Admissibility of evidence obtained by less than acceptable standards is often debated in courts. In light of s56 of the Investigatory Powers Act 2016 (IPA), which came into force on 27 June 2018, David Corker of Corker Binning stresses the importance of eavesdropping evidence in court with some prime case studies.
Criminal justice systems need rules about what can be adduced as evidence. With relevance forming the cornerstone of admissibility, UK rules are promulgated by the common law and increasingly by statute. S56 of the Investigatory Powers Act 2016 (IPA) is a prime example. For information obtained by State interception of telephone calls, it determines that neither the prosecution nor defence can ever adduce intercept material obtained by a UK State agency. By proscribing mention of its existence, the material does not exist.
Since this exclusionary rule appeared in the Interception of Communications Act 1985, public surveillance has mushroomed: everyone appreciates it is ubiquitous. Yet, the argument runs that if this blanket ban were relaxed, it would disclose how law enforcement detects serious crime, encouraging criminals to develop covert communication methods.
Two recent judgments provide some enlightenment.
The admissibility in criminal proceedings of material obtained from intercepted calls was examined in Virdee v NCA  EWHC 1119, decided by the Admin Court, and R v Knaggs  EWCA 1863 by the Court of Appeal. In both cases, material obtained by a foreign law enforcement agency was passed to the NCA. The ban does not apply to such material.
In Virdee, the German police provided the NCA with recordings that commenced a bribery investigation. It contended that they revealed compelling evidence of plans to bribe Caribbean politicians. In his judgment Holroyde L.J. quoted extensively from the transcripts. Had the ban applied, no investigation would have occurred. The NCA was only able to investigate because the German police had gathered them in connection with another investigation.

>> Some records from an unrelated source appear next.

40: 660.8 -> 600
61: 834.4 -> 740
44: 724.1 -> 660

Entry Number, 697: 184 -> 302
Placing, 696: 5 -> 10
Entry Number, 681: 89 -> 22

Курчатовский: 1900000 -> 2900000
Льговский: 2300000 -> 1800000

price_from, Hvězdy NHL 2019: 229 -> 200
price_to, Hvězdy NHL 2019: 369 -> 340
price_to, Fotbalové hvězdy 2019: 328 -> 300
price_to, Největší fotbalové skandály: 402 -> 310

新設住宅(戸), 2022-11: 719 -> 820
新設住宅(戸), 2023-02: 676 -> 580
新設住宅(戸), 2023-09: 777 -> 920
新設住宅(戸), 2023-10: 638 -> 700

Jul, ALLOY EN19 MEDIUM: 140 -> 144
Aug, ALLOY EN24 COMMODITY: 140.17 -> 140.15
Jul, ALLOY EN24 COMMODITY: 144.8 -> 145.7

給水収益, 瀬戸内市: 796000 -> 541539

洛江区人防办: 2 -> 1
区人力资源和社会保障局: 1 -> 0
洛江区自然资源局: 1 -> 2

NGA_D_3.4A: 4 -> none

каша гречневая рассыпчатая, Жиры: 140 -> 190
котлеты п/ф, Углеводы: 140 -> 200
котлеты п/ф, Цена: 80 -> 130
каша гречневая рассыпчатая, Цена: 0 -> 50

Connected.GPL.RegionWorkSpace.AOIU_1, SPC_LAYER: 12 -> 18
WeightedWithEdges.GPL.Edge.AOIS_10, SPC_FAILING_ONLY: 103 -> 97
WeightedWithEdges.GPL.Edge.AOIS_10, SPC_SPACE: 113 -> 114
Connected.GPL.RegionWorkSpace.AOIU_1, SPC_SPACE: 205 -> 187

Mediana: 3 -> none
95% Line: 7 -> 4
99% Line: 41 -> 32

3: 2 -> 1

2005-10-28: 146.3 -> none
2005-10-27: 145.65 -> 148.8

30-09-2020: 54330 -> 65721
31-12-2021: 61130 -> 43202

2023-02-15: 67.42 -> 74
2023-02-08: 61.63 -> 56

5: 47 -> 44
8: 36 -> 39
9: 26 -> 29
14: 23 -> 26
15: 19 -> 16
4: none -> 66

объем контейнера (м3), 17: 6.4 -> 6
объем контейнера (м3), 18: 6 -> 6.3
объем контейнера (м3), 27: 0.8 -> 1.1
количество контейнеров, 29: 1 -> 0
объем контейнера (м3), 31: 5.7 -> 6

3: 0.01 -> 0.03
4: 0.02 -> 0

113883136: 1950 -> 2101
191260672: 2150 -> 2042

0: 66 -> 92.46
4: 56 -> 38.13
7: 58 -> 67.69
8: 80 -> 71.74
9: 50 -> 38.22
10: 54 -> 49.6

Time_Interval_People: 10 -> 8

In Knaggs the telephone recordings were obtained by Dutch police. Unlike Virdee, the NCA discussed using surveillance with their Dutch counterpart beforehand. The recordings provided evidence of a conspiracy to import Class A drugs into England. The CPS wished to adduce them at trial.
The defendants submitted that the ban rendered them inadmissible, either because the interception was conducted by the NCA and had been made to appear it was done by the Dutch, or they were made by the Dutch at the NCA’s request. Had either submission succeeded the ban would have applied. Obviously, it applies in the first submission, and also in the second because to procure Dutch police assistance, the NCA would have required an English interception warrant. The trial judge held that the liaison did not result in the NCA requesting the Dutch police to conduct the recordings: the Dutch would have done this anyway. There was no reason to believe that circumstances within the ban’s ambit had occurred.
Lessons? First the ban can hamper investigation and prosecution of serious crime. The contention that secrecy is in the public interest is increasingly tenuous. Excerpts quoted in the Virdee judgment reveal that the speakers reminded each other they should speak “offline”; they knew their calls could be intercepted. The ban is therefore redundant and could inadvertently emasculate a putative prosecution when organised criminals slip up. Removing it would permit prosecutors to decide whether or not to adduce such evidence.
Second, the ban creates the conditions for noble cause corruption amongst UK law enforcement officials. Whilst the NCA acted properly, the cases demonstrate that the ban could be circumvented by law enforcement. The contrast between a UK absolutist ban versus a regulated system of admissibility (the norm elsewhere) will stimulate international law enforcement arbitrage, encouraging the nod and the wink or plausible deniability. Neither is desirable.